The appellant’s first contention is obviously unfounded and untenable.
She was not entitled to notification of the probate of the will and
neither had she the right to expect it, inasmuch as she was not an
interested party, not having filed an opposition to the petition for
the probate thereof. Her allegation that she had the status of an heir,
being the deceased’s sister, did not confer on her the right to be
notified on the ground that the testatrix died leaving a will in which
the appellant has not been instituted heir. Furthermore, not being a
forced heir, she did not acquire any successional right.

The
second contention is puerile. The court really decreed the
authentication and probate of the will in question, which is the only
pronouncement required of the trial court by the law in order that the
will may be considered valid and duly executed in accordance with the
law. In the phraseology of the procedural law, there is no essential
difference between the authentication of a will and the probate
thereof. The words authentication and probate are synonymous in this
case. All the law requires is that the competent court declare that in
the execution of the will the essential external formalities have been
complied with and that, in view thereof, the document, as a will, is
valid and effective in the eyes of the law.

The last
contention of the appellant may be refuted merely by stating that, once
a will has been authenticated and admitted to probate, questions
relative to the validity thereof can no more be raised on appeal. The
decree of probate is conclusive with respect to the due execution
thereof and it cannot be impugned on any of the grounds authorized by
law, except that of fraud, in any separate or independent action or
proceeding (sec. 625, Code of Civil Procedure; Castaneda vs. Alemany, 3 Phil., 426; Pimentel vs. Palanca, 5 Phil., 436; Sahagun vs. De Gorostiza, 7 Phil., 347; Limjuco vs. Ganara, 11 Phil., 393; Montanano vs. Suesa, 14 Phil., 676; In re Estate of Johnson, 39 Phil, 156; Riera vs. Palmaroli, 40 Phil., 105; Austria vs. Ventenilla, 21 Phil., 180; Ramirez vs. Gmur, 42 Phil., 855; and Chiong Joe-Soy vs. Vaño, 8 Phil., 119).

But there is another reason which prevents the appellant herein from
successfully maintaining the present action and it is that inasmuch as
the proceedings followed in a testamentary case are in rem,
the trial court’s decree admitting the will to probate was effective
and conclusive against her, in accordance with the provisions of
Section 306 of the said Code of Civil Procedure which reads as follows:

“SEC. 306. EFFECT OF JUDGMENT.— * * *.

“1.
In case of a judgment or order against a specific thing, or in respect
to the probate of a will, or the administration of the estate of a
deceased person, or in respect to the personal, political, or legal
condition or relation of a particular person, the judgment or order is
conclusive upon the title of the thing, the will or administration, or
the condition or relation of the person: Provided, That the probate of a will or granting of letters of administration shall only be prima facie evidence of the death of the testator or intestate; * * *.”

On the other hand, we are at a loss to understand how it was possible
for the herein appellant to appeal from the order of the trial court
denying her motion for reconsideration and a new trial, which is
interlocutory in character.
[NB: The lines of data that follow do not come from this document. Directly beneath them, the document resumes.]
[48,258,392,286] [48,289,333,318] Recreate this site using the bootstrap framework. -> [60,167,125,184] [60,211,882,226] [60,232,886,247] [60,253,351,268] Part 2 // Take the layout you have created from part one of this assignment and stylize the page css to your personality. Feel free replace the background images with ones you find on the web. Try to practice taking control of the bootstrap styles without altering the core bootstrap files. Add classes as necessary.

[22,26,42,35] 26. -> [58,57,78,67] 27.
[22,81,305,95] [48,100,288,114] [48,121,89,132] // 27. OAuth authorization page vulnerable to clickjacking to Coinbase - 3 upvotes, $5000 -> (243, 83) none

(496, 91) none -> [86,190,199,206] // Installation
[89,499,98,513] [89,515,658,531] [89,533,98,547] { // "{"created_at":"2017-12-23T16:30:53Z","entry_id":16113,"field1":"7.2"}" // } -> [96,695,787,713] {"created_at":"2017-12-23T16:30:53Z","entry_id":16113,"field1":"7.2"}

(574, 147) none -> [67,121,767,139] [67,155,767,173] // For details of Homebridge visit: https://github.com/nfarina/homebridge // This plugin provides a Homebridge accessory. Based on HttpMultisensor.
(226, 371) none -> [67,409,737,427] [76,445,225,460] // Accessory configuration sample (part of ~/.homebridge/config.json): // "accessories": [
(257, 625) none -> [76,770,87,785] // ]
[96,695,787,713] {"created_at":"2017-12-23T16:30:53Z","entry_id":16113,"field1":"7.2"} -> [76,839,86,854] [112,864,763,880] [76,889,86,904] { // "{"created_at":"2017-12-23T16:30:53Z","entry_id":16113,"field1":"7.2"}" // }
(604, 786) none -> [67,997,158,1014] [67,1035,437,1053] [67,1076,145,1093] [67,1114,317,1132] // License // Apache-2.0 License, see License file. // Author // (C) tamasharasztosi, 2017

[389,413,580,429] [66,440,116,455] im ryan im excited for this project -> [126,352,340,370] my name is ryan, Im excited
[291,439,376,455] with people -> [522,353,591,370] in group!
In view of this erroneous interpretation,
she succeeded in appealing indirectly from the order admitting the will
to probate which was entered one year and seven months ago.

Before closing, we wish to state that it is not timely to discuss
herein the validity and sufficiency of the execution of the will in
question. As we have already said, this question can no more be raised
in this case on appeal. After due hearing, the court found that the
will in question was valid and effective and the order admitting it to
probate, thus promulgated, should be accepted and respected by all. The
probate of the will in question now constitutes res judicata.

Wherefore, the appeal taken herein is hereby dismissed, with costs against the appellant. So ordered.

Avanceña, C. J., Malcolm, Villa-Real, and Hull, JJ., concur.